Wald’s team realized that this was wrong: the damage data was collected from planes that returned, which is not a random sample of planes that went out. Planes were probably shot in the nose, the engines, and the back of the fuselage just as often as anywhere else, but they did not appear often in the data because they crashed. Wald’s insight led to a counter-intuitive policy recommendation: reinforce the parts of the plane that usually show the least damage.

There are two basic solutions to missing data:

  • Reinterpretation: we redefine the population so that our data can be correctly interpreted as a random sample from that population.
    • Abraham Wald’s team made a distinction between a random sample of planes that flew, and a random sample of planes that returned.
    • Canadian survey data can be interpreted as a a random sample of Canadians who answer surveys.
  • Imputation: we assume or impute values for all missing quantities.
    • Abraham Wald’s team used its domain knowledge to assume that the distribution of damage was roughly uniform across all planes that flew.
    • We might assume that Canadians who do not respond to surveys would give similar responses to those given by survey respondents.
    • We might assume that Canadians who do not respond to surveys would give similar responses to those given by survey respondents of the same age, gender, and education.

Like many real-world statistical issues, nonresponse and censoring do not have a purely technical solution.

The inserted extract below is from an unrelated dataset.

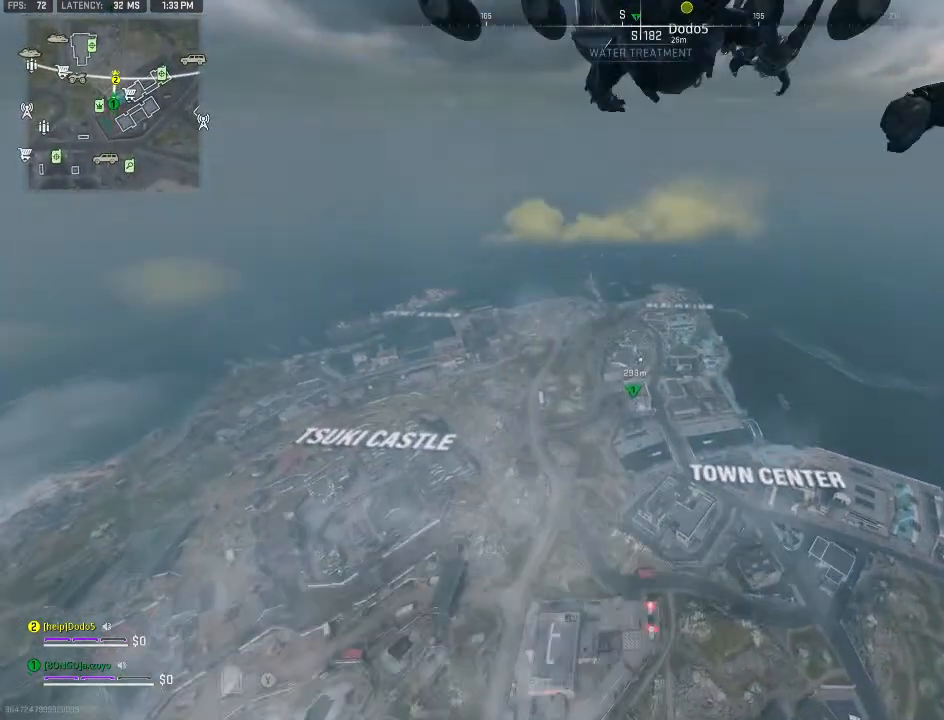
{"buttons": [], "left_stick": "up", "right_stick": "center", "events": []}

Careful thought and domain knowledge are both required. If we are imputing values, do we believe that our imputation method is reasonable? If we are redefining the population, is the redefined population one we care about? There are no clearly right answers to these questions, and sometimes our data are simply not good enough to answer our questions.

Nonresponse bias in US presidential elections

Going into both the 2016 and 2020 US presidential elections, polls indicated that the Democratic candidate had a substantial lead over the Republican candidate:

  • Hillary Clinton led Donald Trump by 4-6% nationally in 2016
  • Joe Biden led Trump by 8% nationally in 2020.

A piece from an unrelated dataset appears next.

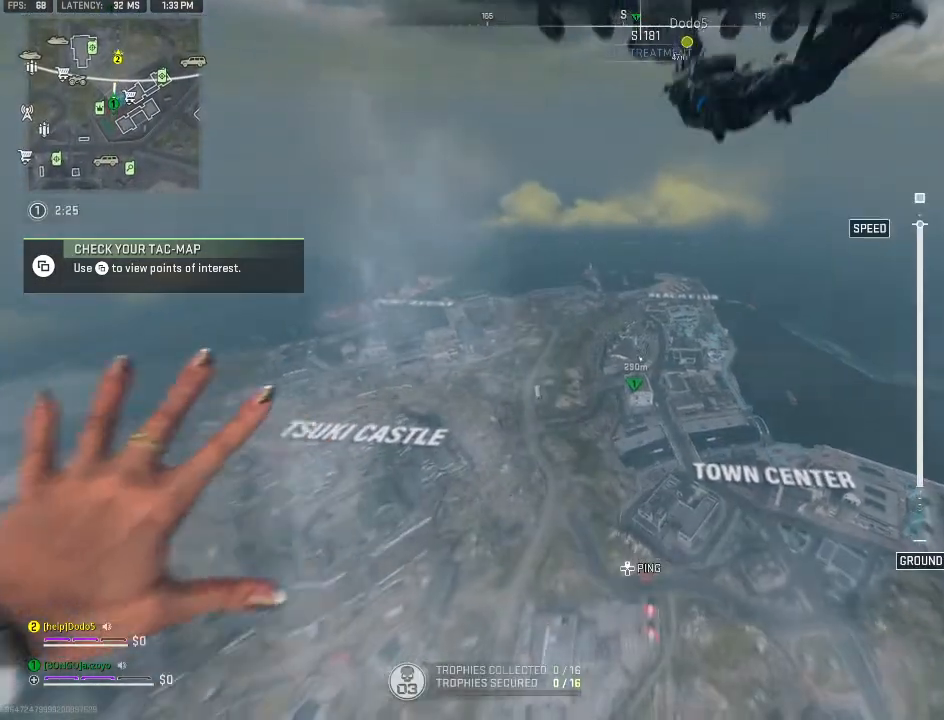
{"buttons": [], "left_stick": "up", "right_stick": "center", "events": []}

The actual vote was much closer:

  • Clinton won the popular vote (but lost the election) by 2%
  • Biden won the popular vote (and won the election) by about 4.5%.

The generally accepted explanation among pollsters for the clear disparity between polls and voting is systematic nonresponse: for some reason, Trump voters are less likely to respond to polls. Since most people do not respond to standard telephone polls any more (response rates are typically around 9%), it does not take much difference in response rates to produce a large difference in responses. For example, suppose that:

  • We call 1,000 voters
  • These voters are equally split, with 500 supporting Biden and 500 supporting Trump.
  • 10% of Biden voters respond (50 voters)
  • 8% of Trump voters respond (40 voters)

The overall response rate is \(90/1000 = 9\%\) (similar to what we usually see in surveys), Biden has the support of \(50/90 = 56\%\) of the respondents while Trump has the support of \(40/90 = 44\%\). Actual support is even, but the polls show a 12 percentage point gap in support, entirely because of the small difference in response rates.

Polling organizations employ statisticians who are well aware of this problem, and they made various adjustments after the 2016 election to address it. For example, most now weight their analysis by education, since more educated people tend to have a higher response rate. Unfortunately, the 2020 results indicate that this adjustment was not enough to produce accurate predictions, and the 2024 results faced similar problems.

Chapter review

Statistics is the core subject of this course, making this chapter the most important one in the entire book.

In this chapter we have learned to model a data generating process, describe the probability distribution of a statistic, and interpret a statistic as estimating some unknown parameter of the underlying data generating process.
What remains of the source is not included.